In 10 anni la contraffazione soprattutto alimentare, all'estero ha raggiunto i 90 miliardi di euro. Prodotti che di italiano non hanno nulla. Se non l'assonanza.

La concorrenza sleale che all’estero tutti stanno facendo al cibo italiano è un accanimento che non è più tollerabile. Lo dicono gli imprenditori, lo dicono gli studi, come quello di Assomercato che è davvero sconfortante.
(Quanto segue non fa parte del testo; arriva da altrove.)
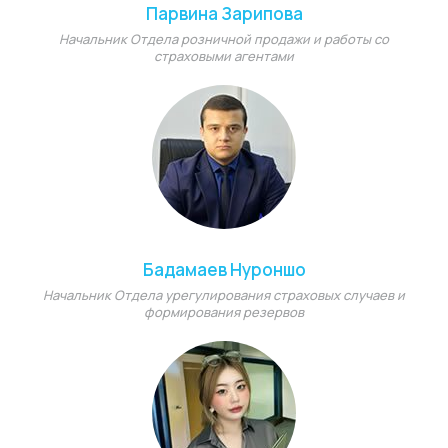
Парвина Зарипова
Начальник Отдела розничной продажи и работы со
страховыми агентами
Бадамаев Нуроншо
Начальник Отдела урегулирования страховых случаев и
формирования резервов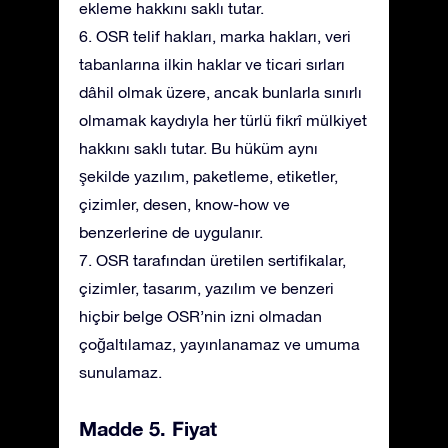
ekleme hakkını saklı tutar.
6. OSR telif hakları, marka hakları, veri
tabanlarına ilkin haklar ve ticari sırları
dâhil olmak üzere, ancak bunlarla sınırlı
olmamak kaydıyla her türlü fikrî mülkiyet
hakkını saklı tutar. Bu hüküm aynı
şekilde yazılım, paketleme, etiketler,
çizimler, desen, know-how ve
benzerlerine de uygulanır.
7. OSR tarafından üretilen sertifikalar,
çizimler, tasarım, yazılım ve benzeri
hiçbir belge OSR’nin izni olmadan
çoğaltılamaz, yayınlanamaz ve umuma
sunulamaz.
Madde 5. Fiyat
L’Italian Sounding, il fenomeno di “imitazione” nel nome e nel sapore di prodotti italiani autentici, dilaga, soprattutto in America e in Europa, e fa male al nostro export.

Chiunque vuole essere alleato della buona e onesta produzione di prelibatezze italiane deve essere avvisato, anche perché il patrimonio agroalimentare italiano è unico al mondo per qualità ed assortimento. La cultura gastronomica e i prodotti agroalimentari italiani sono famosi ed apprezzati dai consumatori di molti paesi ma l’economia parallela che, sottraendo quote di mercato ai prodotti tutelati, determina pesanti danni alle aziende italiane è l’“Italian Sounding”, ovvero l’utilizzo di denominazioni geografiche, immagini e marchi che evocano l’Italia per promozionare e commercializzare prodotti affatto riconducibili al nostro Paese. 
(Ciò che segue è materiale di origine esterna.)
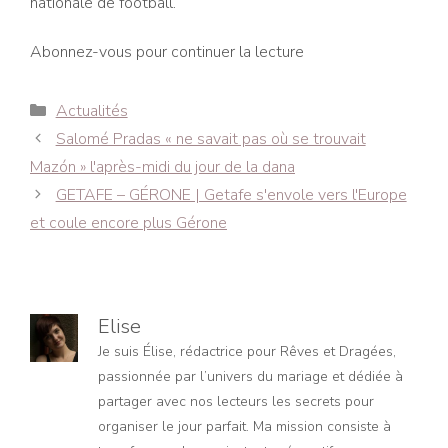
nationale de football.
Abonnez-vous pour continuer la lecture
Catégories
Actualités
Navigation
Salomé Pradas « ne savait pas où se trouvait
des
Mazón » l'après-midi du jour de la dana
articles
GETAFE – GÉRONE | Getafe s'envole vers l'Europe
et coule encore plus Gérone
Elise
Je suis Élise, rédactrice pour Rêves et Dragées,
passionnée par l’univers du mariage et dédiée à
partager avec nos lecteurs les secrets pour
organiser le jour parfait. Ma mission consiste à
Il 42% dei prodotti imitati sono piatti pronti e surgelati, conserve e condimenti. Seguono i latticini (25,1%), la pasta (16,1%), i prodotti a base di carne (13,2%) e i prodotti da forno (3,6%).

Ma non è solo un problema di costo. Perché se è vero che in UK, Germania e Belgio acquistare ciò che sembra italiano può costare fino al 70% in meno di quello vero, il fatto è che i prodotti “simili” invadono il mercato dove non ci sono quantità sufficienti per la richiesta. Il problema è questo: c’è talmente tanta voglia di italianità all’estero che la produzione da export non la soddisfa.

Come si combatte? Anzitutto con la conoscenza. Authentic Italian Table, la manifestazione con cui le 9 Camere di Commercio Italiane all’estero (CCIE) di Chicago, Houston, Los Angeles, Miami, New York, Montreal, Toronto, Vancouver e Città del Messico mettono in tavola le eccellenze della tradizione culinaria italiana e del prodotto autentico 100% Made in Italy, è una risposta.

L’area NAFTA (North American Free Trade Agreement) è fondamentale per il nostro export alimentare. L’anno scorso la partecipazione è stata un successo. Per il 2019, il Food& Wine Festival (Miami) è parte dell’ “Extraordinary Italian Taste” e ospiterà il 17 aprile la seconda edizione della tavolata italiana. Per far capire agli americani, cos’è davvero il gusto italiano.